In den Halbmond-Provinzen regt sich auch der größte Widerstand gegen den Verfassungsentwurf: "Morales und seine Partei verstehen unter Autonomie ein Recht auf Selbstverwaltung für die einzelnen indigenen Gruppierungen. Die Opposition dagegen besteht auf Verwaltungsautonomie und dabei geht es vor allem um die Einkünfte aus den reichen Erdgasvorkommen", erklärt der bolivianische Politikwissenschaftler Miguel Buitrago vom Hamburger GIGA-Institut für Lateinamerikastudien.




Weiterer Streitpunkt ist der Großgrundbesitz, der nach Vorstellungen des ersten indianischen Präsidenten in Bolivien reformiert werden soll. Das schließe Privateigentum nicht generell aus, so Buitrago: "Aber es gibt in Bolivien Menschen, die hunderttausende von Hektar Land besitzen, das nennt Morales 'unproduktives Land' und will es umverteilen." Vor dem Hintergrund der Geschichte des Landes, in der es immer wieder Auseinandersetzungen um die Landverteilung gab, findet Buitrago dieses Vorhaben gut: "Aber Enteignungen sind der falsche Weg. Die Regierung sollte das Land zurückkaufen und dann umverteilen", so sein Vorschlag.

Aymara in der Nähe des Titicaca-Sees, Foto: AP
Die neue Verfassung stärkt vor allem die Rechte der indigenen BevölkerungBild: AP

Zwei Staatsvisionen

Grundproblem seien zwei verschiedene Staatskonzepte, erklärt der Politikwissenschaftler: "Morales und seine MAS möchten einen Staat begründen, in dem traditionelle Elemente der indigenen Kultur, wie etwa die Gemeinschaftsjustiz, einfließen und die jeweiligen Gemeinschaften ein hohes Maß an Selbstverwaltung ausüben. Die Staatsvision der breit gefächerten Opposition hingegen basiert auf den klassischen Prinzipien von Nation und Rechtsstaatlichkeit." Auf der einen Seite stehen zentralistische und staatswirtschaftliche Bestrebungen, im Media Luna will man einen föderalen, wirtschaftsliberalen Staat.

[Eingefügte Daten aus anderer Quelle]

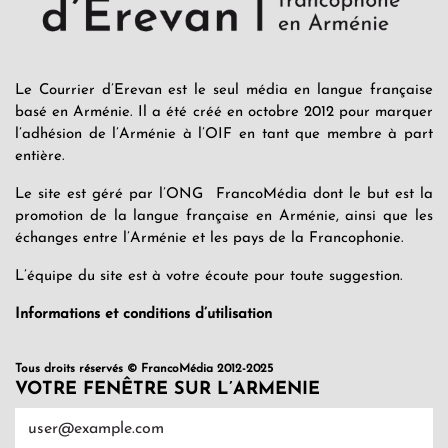
Le Courrier d’Erevan est le seul média en langue française
basé en Arménie. Il a été créé en octobre 2012 pour marquer
l’adhésion de l’Arménie à l’OIF en tant que membre à part
entière.
Le site est géré par l’ONG FrancoMédia dont le but est la
promotion de la langue française en Arménie, ainsi que les
échanges entre l’Arménie et les pays de la Francophonie.
L’équipe du site est à votre écoute pour toute suggestion.
Informations et conditions d’utilisation
Tous droits réservés © FrancoMédia 2012-2025
VOTRE FENÊTRE SUR L’ARMENIE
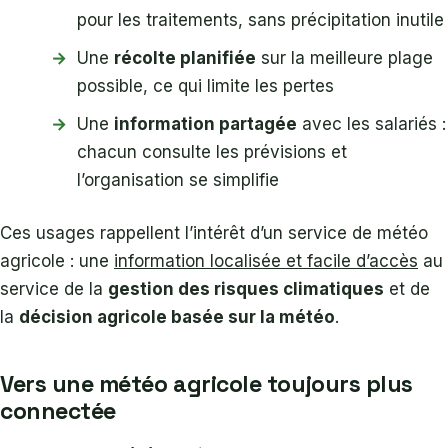
pour les traitements, sans précipitation inutile
Une
récolte planifiée
sur la meilleure plage
possible, ce qui limite les pertes
Une
information partagée
avec les salariés :
chacun consulte les prévisions et
l’organisation se simplifie
Ces usages rappellent l’intérêt d’un service de météo
agricole : une
information localisée et facile d’accès
au
service de la
gestion des risques climatiques
et de
la
décision agricole basée sur la météo
.
Vers une météo agricole toujours plus
connectée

Die ersten Treffen zwischen Regierung und Opposition haben jedoch gezeigt: Es gibt auch Gemeinsamkeiten. Konsens herrscht etwa über den Erhalt der Demokratie, der Gewaltenteilung und der Einheit des Landes. Fast alle Beteiligten zeigten sich bei dem Treffen auch bei der Verteilung der direkten Steuereinkünfte aus der Erdöl- und Erdgasförderung kompromissbereit. Und durch die baldige Wahl von Autonomieräten in allen neun Provinzen sollen überdies die Unabhängigkeitsbestrebungen in gesetzes- und verfassungskonforme Bahnen gelenkt werden.




An "Möglichkeiten zur Einigung" glaubt Wolfgang Börnsen (CDU), Vorsitzender der Deutsch-Südamerikanischen Parlamentariergruppe des Bundestags: "Morales weiß, dass die Frage der Verfassung auch eine Frage der Einheit seines Landes ist. Wenn er sich jetzt nicht bewegt, werden die Provinzen noch mehr Autonomie fordern, und dann könnte es tatsächlich zu einer Spaltung zwischen Hoch- und Tiefland kommen. Diese Spaltung will er vermeiden, darum wird er auf die Opposition zugehen."